Created 02-10-2016 03:29 PM
We have log aggregation enabled in the Yarn configuration for our cluster (yarn.log-aggregation-enable).
But it doesn't seem to work.
When I try to drill into the history of a job in the resource manager GUI, the link for "logs" always takes me to a page that says: "aggregation is not enabled".
I've opened a ticket asking for help on this, and they told us we need to upgrade, so we did, but it didn't help.
I opened another ticket and am currently waiting for a response.
In the meantime, has anyone seen this?
Is there is a known hack to fix it?
Any advice about where to look for the solution?
We're currently on 2.2.8
Created 02-11-2016 06:33 PM
@Zack Riesland , thanks for looking at this with me over webex. It turns out it was the ownership of the mr-history directory that was causing aggregation to not work on the web side, this needed to be owned by mapred and hdfs. The initial failure to start was due to that incorrect class which we fixed.
Created 02-10-2016 04:09 PM
Have you tried to retrieve the logs using the YARN CLI?
yarn logs -applicationId <id of the application>
This will stream back the aggregated log to the screen ... if you have access in HDFS to see the log files. You will see a message about aggregation not being enabled if you lack permissions to see the log files. In that case, modify the command to use the application owner.
yarn logs -appOwner <user id> -applicationId <id of the application>
Created 02-10-2016 04:18 PM
Thanks Terry,
Both of these approaches work - I get back the relevant logs for a given application ID.
But I'm interested in (and tasked with) getting the UI links to work for simplicity of all the folks on our team.
Created 02-10-2016 04:36 PM
I just got a reply from my support ticket and it was literally a link to this thread.
So I guess we better figure it out here!
Created 02-10-2016 04:39 PM
@Zack Riesland if you have a dev cluster, try going step by step and enabling TS. Also look for any deprecated properties.
Created 02-10-2016 04:44 PM
We don't have a dev cluster. I am the only one who needs the cluster today, so I can break stuff as long as it is put back together by tonight's ingest.
It sounds like that's the only way I'm going to get this to work...
Created 02-10-2016 04:50 PM
@Zack Riesland you can roll back to old configs when you are done and it doesn't work.
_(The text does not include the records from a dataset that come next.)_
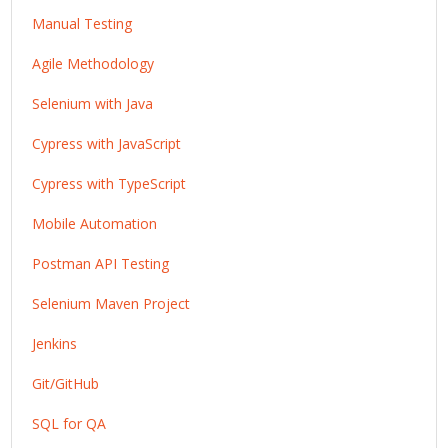
Manual Testing
Agile Methodology
Selenium with Java
Cypress with JavaScript
Cypress with TypeScript
Mobile Automation
Postman API Testing
Selenium Maven Project
Jenkins
Git/GitHub
SQL for QA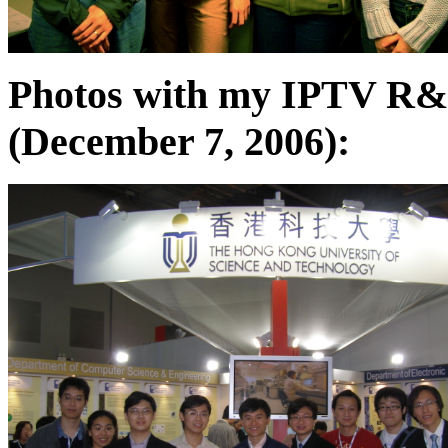
Photos with my IPTV R&
(December 7, 2006):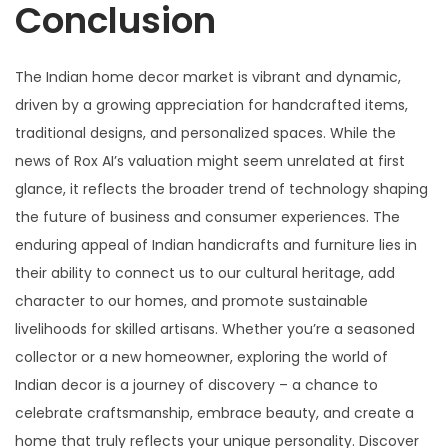
Conclusion
The Indian home decor market is vibrant and dynamic,
driven by a growing appreciation for handcrafted items,
traditional designs, and personalized spaces. While the
news of Rox AI’s valuation might seem unrelated at first
glance, it reflects the broader trend of technology shaping
the future of business and consumer experiences. The
enduring appeal of Indian handicrafts and furniture lies in
their ability to connect us to our cultural heritage, add
character to our homes, and promote sustainable
livelihoods for skilled artisans. Whether you’re a seasoned
collector or a new homeowner, exploring the world of
Indian decor is a journey of discovery – a chance to
celebrate craftsmanship, embrace beauty, and create a
home that truly reflects your unique personality. Discover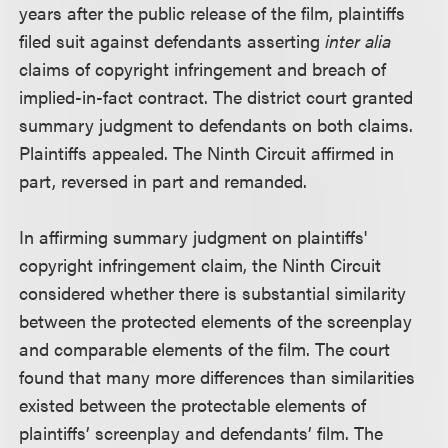
years after the public release of the film, plaintiffs
filed suit against defendants asserting
inter alia
claims of copyright infringement and breach of
implied-in-fact contract. The district court granted
summary judgment to defendants on both claims.
Plaintiffs appealed. The Ninth Circuit affirmed in
part, reversed in part and remanded.
In affirming summary judgment on plaintiffs'
copyright infringement claim, the Ninth Circuit
considered whether there is substantial similarity
between the protected elements of the screenplay
and comparable elements of the film. The court
found that many more differences than similarities
existed between the protectable elements of
plaintiffs’ screenplay and defendants’ film. The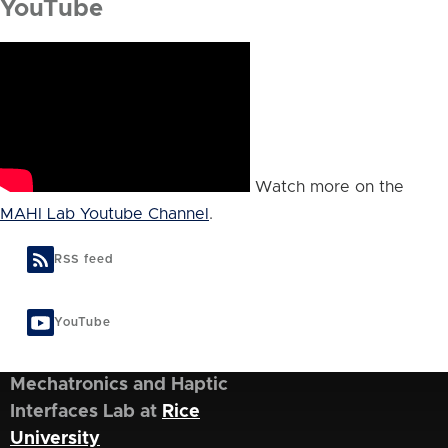
YouTube
Watch more on the
MAHI Lab Youtube Channel
.
RSS feed
YouTube
Mechatronics and Haptic
Interfaces Lab at
Rice
University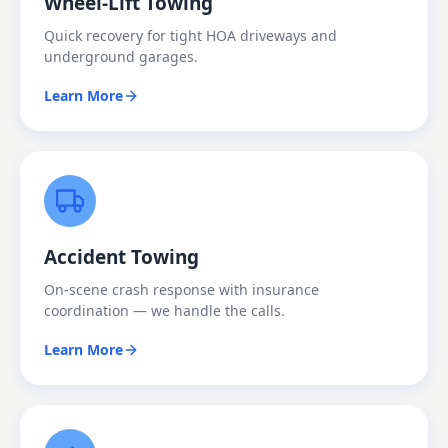
Wheel-Lift Towing
Quick recovery for tight HOA driveways and
underground garages.
Learn More
Accident Towing
On-scene crash response with insurance
coordination — we handle the calls.
Learn More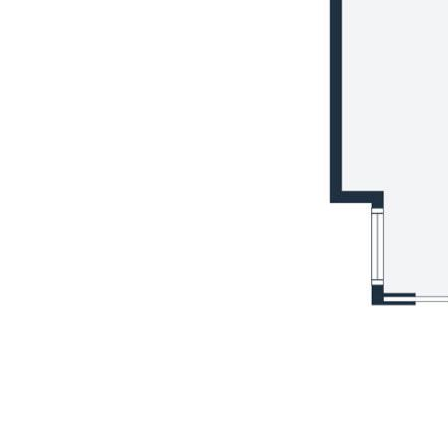
Whether unwinding in the expansive
backyard or exploring the surrounding
natural beauty, this home offers a sanctuary
from the hustle and bustle of city life.
This is your chance to secure a family
residence that combines practicality with
elegance in a sought-after location. Arrange
your inspection today and envision the
endless possibilities awaiting you.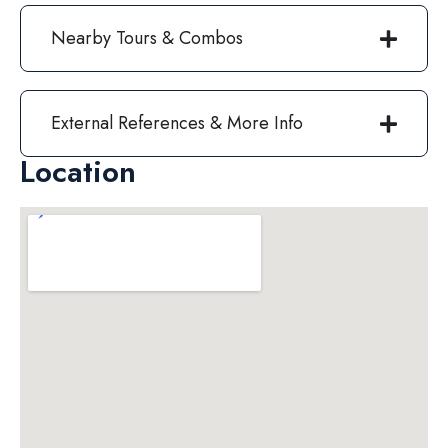
Nearby Tours & Combos
External References & More Info
Location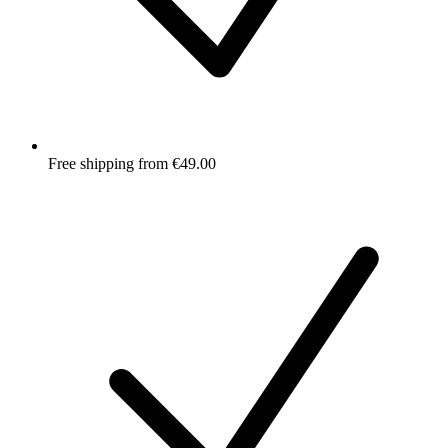
Free shipping from €49.00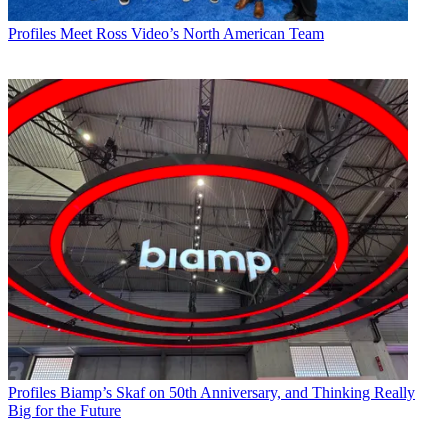
Profiles
Meet Ross Video’s North American Team
Profiles
Biamp’s Skaf on 50th Anniversary, and Thinking Really
Big for the Future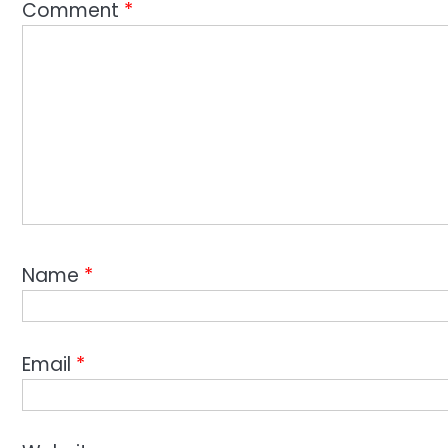
Comment
*
Name
*
Email
*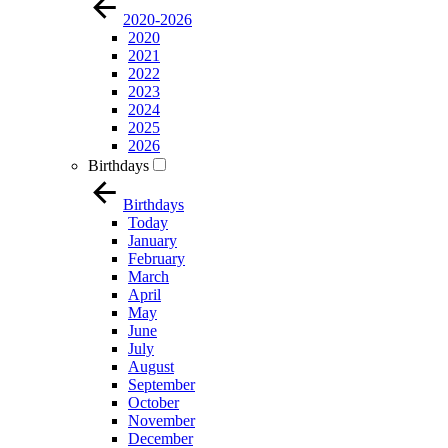
2020-2026
2020
2021
2022
2023
2024
2025
2026
Birthdays
Birthdays
Today
January
February
March
April
May
June
July
August
September
October
November
December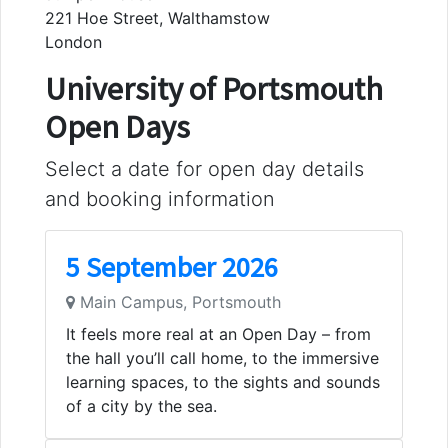
221 Hoe Street, Walthamstow
London
University of Portsmouth
Open Days
Select a date for open day details
and booking information
5 September 2026
Main Campus, Portsmouth
It feels more real at an Open Day – from
the hall you’ll call home, to the immersive
learning spaces, to the sights and sounds
of a city by the sea.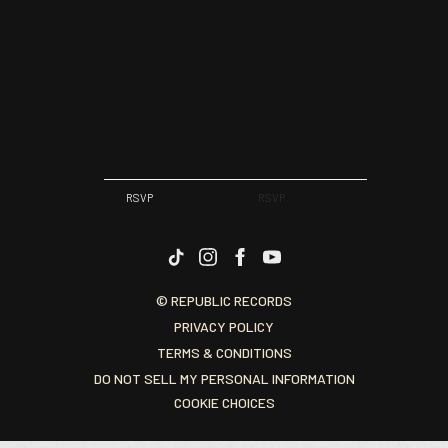
RSVP
RSVP
© REPUBLIC RECORDS
PRIVACY POLICY
TERMS & CONDITIONS
DO NOT SELL MY PERSONAL INFORMATION
COOKIE CHOICES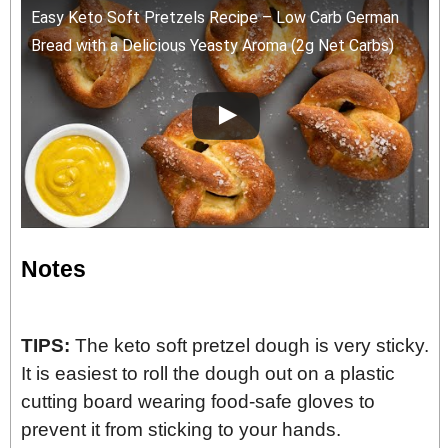
Easy Keto Soft Pretzels Recipe – Low Carb German
Bread with a Delicious Yeasty Aroma (2g Net Carbs)
Notes
TIPS:
The keto soft pretzel dough is very sticky.
It is easiest to roll the dough out on a plastic
cutting board wearing food-safe gloves to
prevent it from sticking to your hands.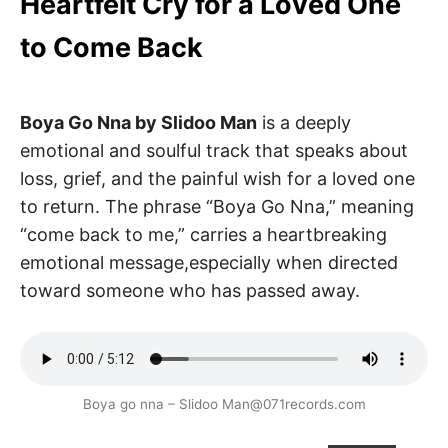
Heartfelt Cry for a Loved One
to Come Back
Boya Go Nna by Slidoo Man
is a deeply
emotional and soulful track that speaks about
loss, grief, and the painful wish for a loved one
to return. The phrase “Boya Go Nna,” meaning
“come back to me,” carries a heartbreaking
emotional message,especially when directed
toward someone who has passed away.
Boya go nna – Slidoo Man@071records.com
Take some standard precautions like backup yarn-site.xml, etc. Definitely post your results here.
Created 02-10-2016 04:53 PM
Thanks,
Another followup:
The instructions say:
yarn.timeline-service.entity-group-fs-store.active-dir
and yarn.timeline-service.entity-group-fs-store.done-dir
must exist on the cluster on HDFS. Active-dir should have permission 01777, owned by YARN, group admin-group. Done-dir should have permission 0700, owned by yarn, group admin-group.
2 things:
1) 01777 isn't a valid permission set
2) when it says 'admin-group', does it literally mean that the group should be set to 'admin-group', or just a group with admin privileges? Almost everything in HDFS seems to be in either 'hadoop' or 'hdfs'.
Created 02-10-2016 05:06 PM
@Zack Riesland 1. I believe they mean 1777 which is a sticky bit. https://hadoop.apache.org/docs/r2.4.1/hadoop-project-dist/hadoop-hdfs/HdfsPermissionsGuide.html
2. yes the group with admin privs not literally admin-group.
Created 02-10-2016 04:43 PM
@Mark Herring FYI
Created 02-11-2016 06:33 PM
@Zack Riesland , thanks for looking at this with me over webex. It turns out it was the ownership of the mr-history directory that was causing aggregation to not work on the web side, this needed to be owned by mapred and hdfs. The initial failure to start was due to that incorrect class which we fixed.